Directions:
Please restate word for word all lines from the one containing "exposure_s: 1/200" to the final line of the entries, and include no pictures.
*** Records shown Section Begins ***
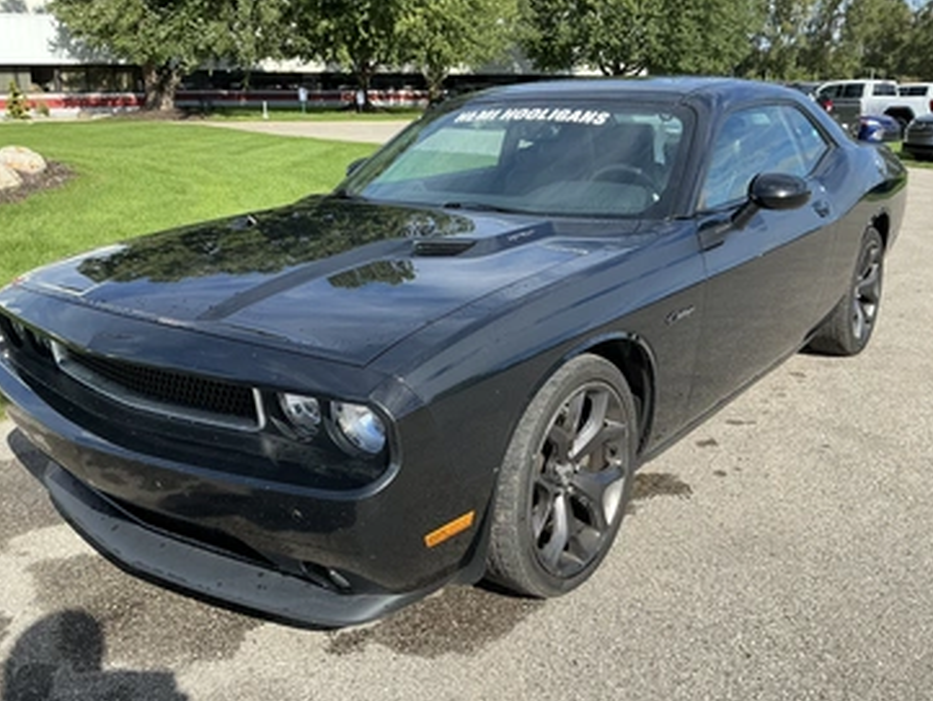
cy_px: 365
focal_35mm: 31
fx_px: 836
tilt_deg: -17.5
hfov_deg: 58.3
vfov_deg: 45.5
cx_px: 445
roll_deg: -0.6
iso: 25
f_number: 1.8
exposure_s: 1/1098
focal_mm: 3
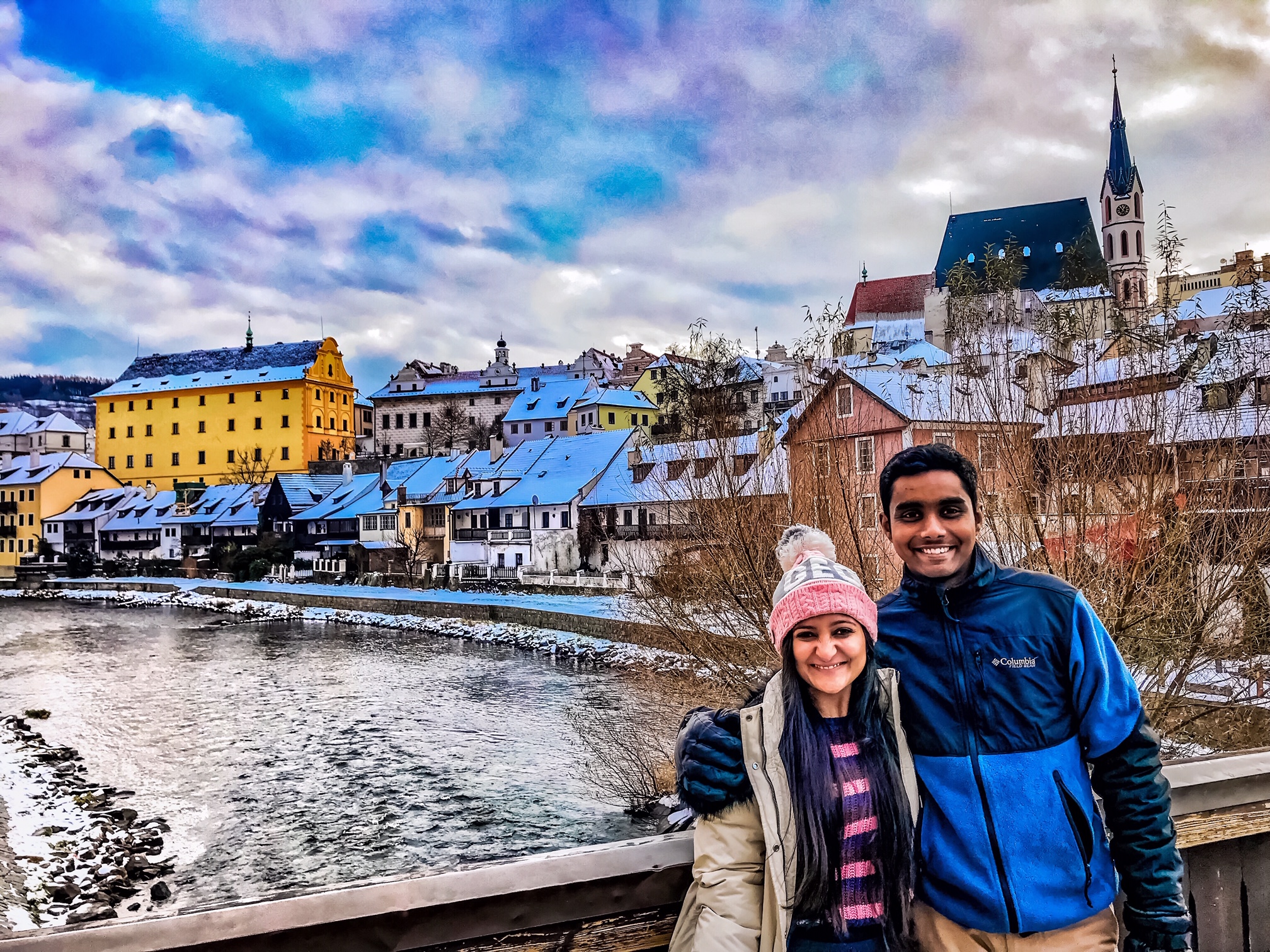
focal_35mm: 28
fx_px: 1027
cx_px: 635
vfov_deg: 49.7
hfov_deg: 63.4
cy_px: 476
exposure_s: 1/887
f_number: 1.8
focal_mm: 3.99
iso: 20
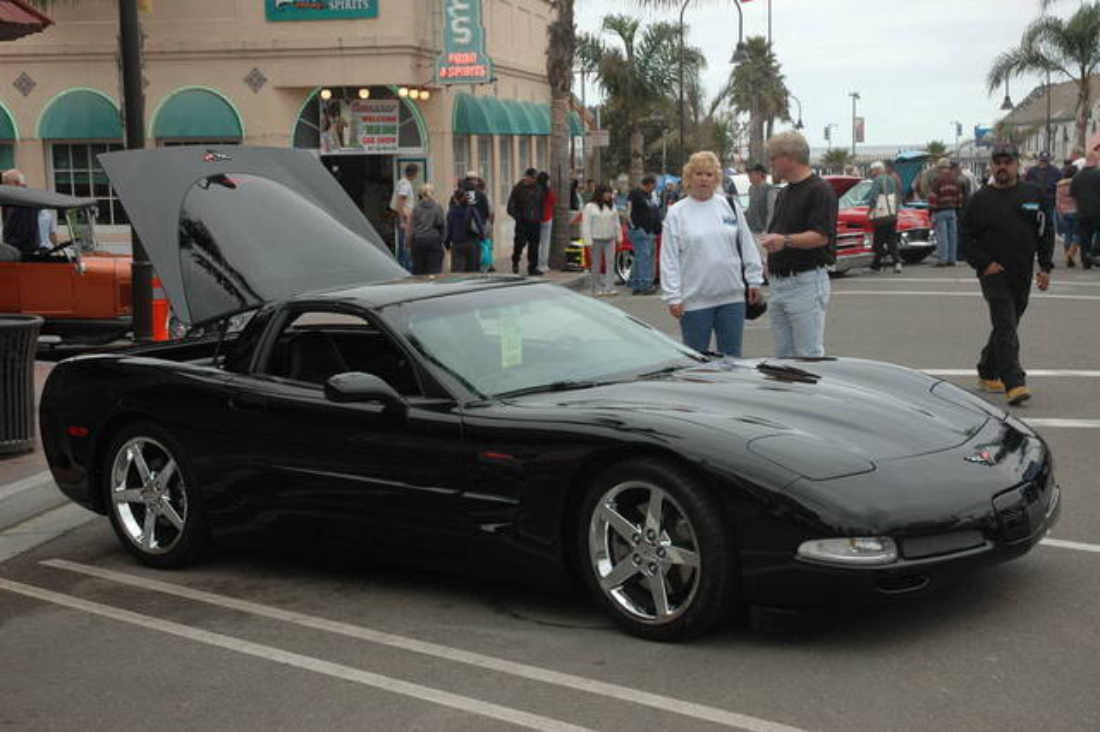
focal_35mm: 52
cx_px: 550
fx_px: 1603
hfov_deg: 37.9
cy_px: 366
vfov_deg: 25.7
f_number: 7.1
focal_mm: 35
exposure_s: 1/200
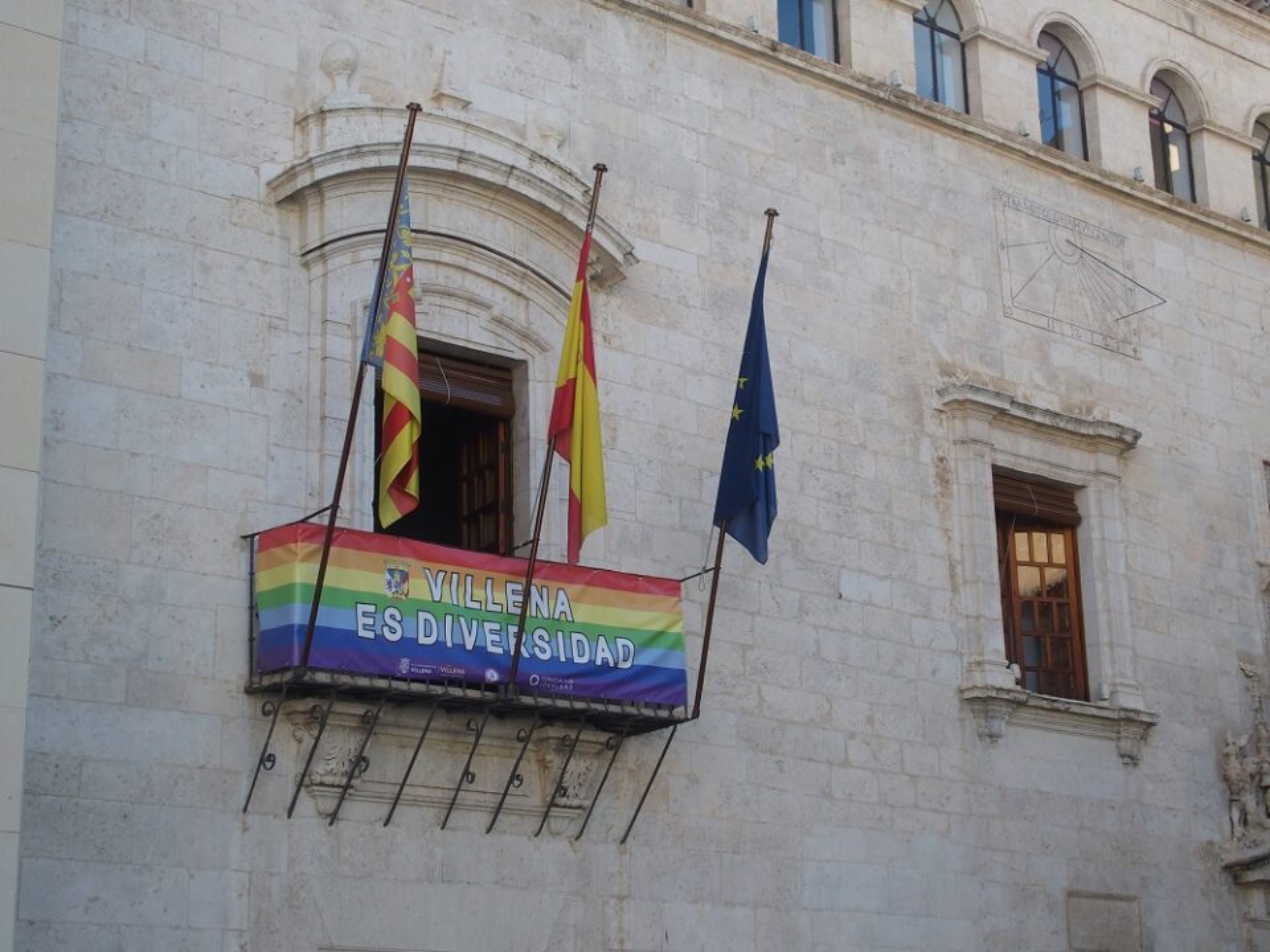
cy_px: 476
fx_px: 2275
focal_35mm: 62
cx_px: 635
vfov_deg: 23.7
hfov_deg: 31.2
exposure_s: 1/320
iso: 100
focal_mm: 13.2
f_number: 3.5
*** Records shown Section Ends ***
Finished exercise:
exposure_s: 1/200
cy_px: 476
fx_px: 2275
focal_35mm: 62
cx_px: 635
vfov_deg: 23.7
hfov_deg: 31.2
exposure_s: 1/320
iso: 100
focal_mm: 13.2
f_number: 3.5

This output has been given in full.